夕阳将书院的青砖染成暖金,孩童们背着小竹筐陆续归家,石头跑在最后,扒着门框朝陈砚挥了挥手,才蹦蹦跳跳地消失在巷口。
小院重归安静,只剩下风穿竹影的轻响,与案上未干的墨香。
陈砚坐在案前,目光落在那方刻着“昭”字的旧墨上,久久未动。
墨锭静静躺着,温凉的触感仿佛还停留在陈砚指尖,那段被封印的温柔日常,也跟着清晰了几分。

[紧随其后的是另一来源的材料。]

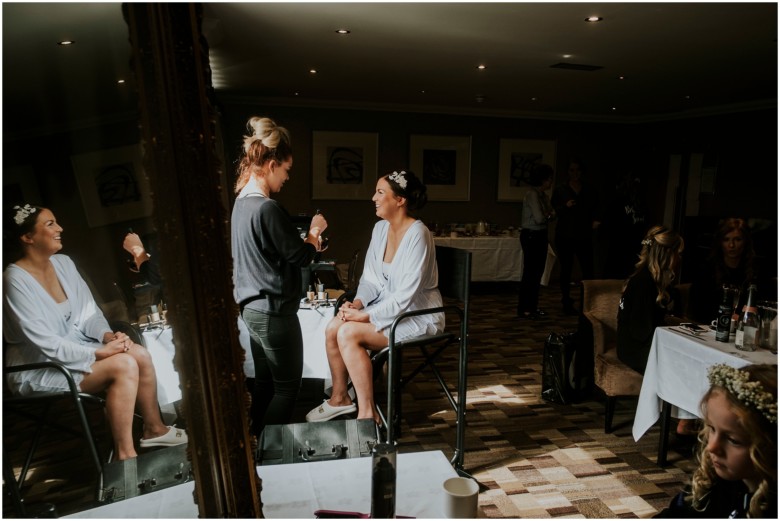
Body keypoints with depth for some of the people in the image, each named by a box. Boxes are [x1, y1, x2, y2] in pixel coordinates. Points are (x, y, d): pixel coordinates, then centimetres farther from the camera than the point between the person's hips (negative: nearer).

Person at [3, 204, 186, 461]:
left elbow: (89, 312, 6)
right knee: (123, 366, -26)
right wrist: (100, 352, -23)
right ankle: (124, 455, -17)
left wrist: (107, 335, -13)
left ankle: (154, 428, 6)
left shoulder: (63, 262, 2)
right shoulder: (15, 280, -21)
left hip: (73, 348, 7)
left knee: (140, 355, -12)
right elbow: (46, 344, -24)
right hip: (38, 369, -7)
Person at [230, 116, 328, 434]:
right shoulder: (267, 208, -22)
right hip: (274, 311, -9)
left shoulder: (241, 203, 8)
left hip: (252, 308, 10)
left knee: (264, 382, 19)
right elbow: (301, 257, -16)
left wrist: (305, 240, 12)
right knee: (287, 386, 5)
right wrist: (314, 232, 1)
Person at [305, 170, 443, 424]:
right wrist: (357, 303, -10)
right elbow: (371, 278, 7)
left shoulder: (417, 234, -22)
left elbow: (406, 294, -25)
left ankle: (367, 413, -9)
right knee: (332, 327, -9)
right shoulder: (380, 228, 3)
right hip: (388, 306, 8)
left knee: (349, 333, -23)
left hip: (418, 315, -8)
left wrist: (367, 316, -23)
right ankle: (339, 397, 11)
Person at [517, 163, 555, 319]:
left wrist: (547, 215, -10)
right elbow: (539, 218, -22)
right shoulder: (532, 195, -15)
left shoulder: (543, 195, 12)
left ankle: (532, 306, 20)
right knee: (530, 272, -5)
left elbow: (552, 214, 12)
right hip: (531, 236, -9)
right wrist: (548, 216, -2)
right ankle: (524, 309, 1)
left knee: (538, 272, 11)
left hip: (541, 235, 9)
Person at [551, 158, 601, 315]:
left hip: (584, 236, 2)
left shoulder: (589, 191, 11)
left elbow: (594, 211, 15)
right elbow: (555, 211, -1)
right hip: (565, 236, -1)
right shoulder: (560, 190, 5)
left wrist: (595, 221, -4)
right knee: (566, 269, 2)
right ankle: (567, 303, 12)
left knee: (588, 269, -6)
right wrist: (565, 206, -18)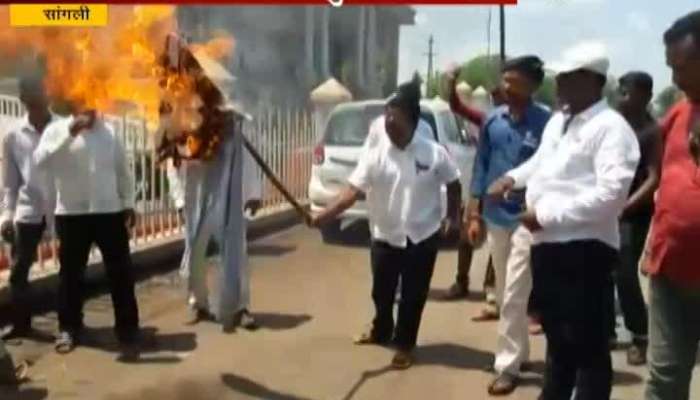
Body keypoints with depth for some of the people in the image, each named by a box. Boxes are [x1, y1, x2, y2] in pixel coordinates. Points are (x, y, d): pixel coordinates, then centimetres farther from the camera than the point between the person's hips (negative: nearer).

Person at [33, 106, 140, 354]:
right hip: (71, 215, -2)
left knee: (120, 271, 4)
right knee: (71, 273, 7)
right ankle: (69, 328, 22)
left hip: (110, 212, 2)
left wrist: (129, 203, 9)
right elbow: (41, 161, -18)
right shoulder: (57, 130, -1)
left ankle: (127, 326, 16)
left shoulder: (109, 132, 8)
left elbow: (122, 169, 13)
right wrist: (69, 133, -24)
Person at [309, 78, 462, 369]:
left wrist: (452, 216, -1)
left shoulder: (434, 153, -9)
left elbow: (453, 184, 5)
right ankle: (381, 332, 44)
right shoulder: (374, 155, -9)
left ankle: (405, 345, 27)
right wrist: (325, 215, -29)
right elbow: (353, 191, -16)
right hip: (385, 237, 2)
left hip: (422, 237, -1)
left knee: (413, 295, 7)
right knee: (382, 292, 16)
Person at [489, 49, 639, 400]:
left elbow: (611, 193, -25)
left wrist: (547, 214, -22)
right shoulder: (557, 121, 14)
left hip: (584, 248, -9)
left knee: (588, 344, 3)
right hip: (547, 243, 9)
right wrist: (513, 178, 12)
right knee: (557, 336, 23)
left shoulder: (611, 127, -13)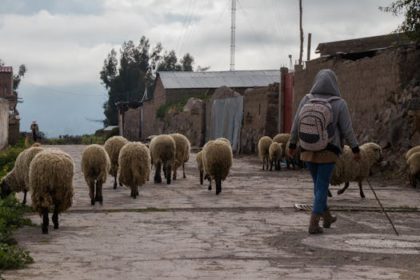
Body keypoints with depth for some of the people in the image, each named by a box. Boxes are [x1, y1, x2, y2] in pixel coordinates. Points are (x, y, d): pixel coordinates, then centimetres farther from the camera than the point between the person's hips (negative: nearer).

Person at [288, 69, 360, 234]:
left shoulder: (306, 100, -3)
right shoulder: (339, 104, -10)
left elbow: (296, 124, 0)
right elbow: (347, 129, -9)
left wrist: (292, 145, 11)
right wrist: (355, 149, 0)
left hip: (308, 150, 3)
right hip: (328, 152, -3)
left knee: (318, 184, 20)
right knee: (322, 187, 2)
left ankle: (326, 217, 33)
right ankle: (313, 224, -5)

没有厮杀,没有火光,只有一间暖室,一盏烛火,一道安静陪伴的白衣身影。
陈砚抬手,指尖再次轻轻碰了碰那道小字。
只是轻轻一碰,记忆便又如潮水般漫上来——
昭阳郡主握着刻刀,低着头认真地在墨上雕琢,发丝垂落在颊边,声音带着浅浅的笑意。
“陈砚,你看,这样你每次研墨,都会想起我了。”
“以后不管你走到哪里,看见这字,就像看见我一样。”
陈砚坐在对面,执笔未抬,语气清淡,却藏着连自己都未曾察觉的软:
“我不画人,只画山河。”
郡主哼了一声,将刻好的墨轻轻推到陈砚面前:
“山河我陪你看,人你也要记得画。
我等你,等你愿意画我的那一天。”
那一天,终究没有来。
陈砚的睫毛猛地一颤,指尖微微收紧。
心口那处空落,再次被细密的痛感填满,不剧烈,却绵长不断,像细雨落在久旱的土地上,一点点浸透,一点点发涩。
陈砚终于明白,自己不是不会画人。
是不敢。
是不能。
是一落笔,就会想起那个永远等不到、画不出、也回不来的人。
我只画山河,不画归人。
不是不爱画,是不能画。
不是不想归,是归人再也不会来。
院门外,脚步声轻浅。
萧衍依旧是那副恭敬的姿态,立在竹影之下,没有靠近,没有言语,只是安静地守着书院里那道青衫身影。
萧衍看得出来,陈砚没有再逃避。
没有再将过往狠狠压下,没有再装作一切都未曾发生。
陈砚只是沉默地面对,沉默地承受,沉默地,一点点拾起那段碎掉的时光。
风忽然大了几分,吹得案上的宣纸轻轻翻动,卷起陈砚的袖口。
那方旧墨被风轻轻一碰,微微滚动,停在了砚台正中央。
陈砚垂眸,看着那方墨,缓缓拿起了砚杵。
陈砚没有犹豫,没有退缩。
指尖稳稳握住墨条,一点点,在清水里慢慢研磨。
墨色一点点化开,浓淡相宜,清香四溢。
恍惚间,陈砚仿佛又看见那道白衣身影坐在对面,托着腮,安安静静地看着自己,眉眼温柔,笑意浅浅。
“陈砚,你研墨的样子,真好看。”
“等天下太平,我天天陪你研墨。”
“你画山河,我守在旁。”
陈砚的动作没有停,呼吸平稳,指尖沉稳。
只是眼底深处,那片沉寂的湖面,终于泛起了细碎的波澜。
墨研好了,浓黑如漆,温润如光。
陈砚拿起羊毫,笔尖轻沾墨汁,悬在宣纸之上。
这一次,陈砚没有画山,没有画云,没有画竹石。
笔尖停在纸中央,久久未落。
陈砚想画一道白衣身影。
想画那个磨墨的人,想画那个笑起来很软的人,想画那个纵身挡在身前的人。
可笔尖重如千斤。
陈砚的唇瓣轻轻开合,无声地念着那句刻在骨血里的话。
山河我画,归人不画。
你不在,我替你守。
你的国,我守到底。
笔尖微微一颤,一滴墨落下,在宣纸上晕开一朵小小的、安静的花。
像一场从未说出口的告别。
像一段再也回不去的时光。
像一个人,藏了千万年的思念与痛。
风停了。
墨香静了。
夕阳落下最后一缕光。
陈砚缓缓收回笔,将宣纸轻轻叠起,收进了抽屉最深处。
那里面,藏着石头的画,藏着旧时光,藏着一个陈砚再也画不出来的人。
夜色,悄悄笼罩了青溪镇。
书院孤灯一盏,人影沉静。
有些念,一旦动了,便再也停不下来。
有些痛,一旦醒了,便一生都带着温度。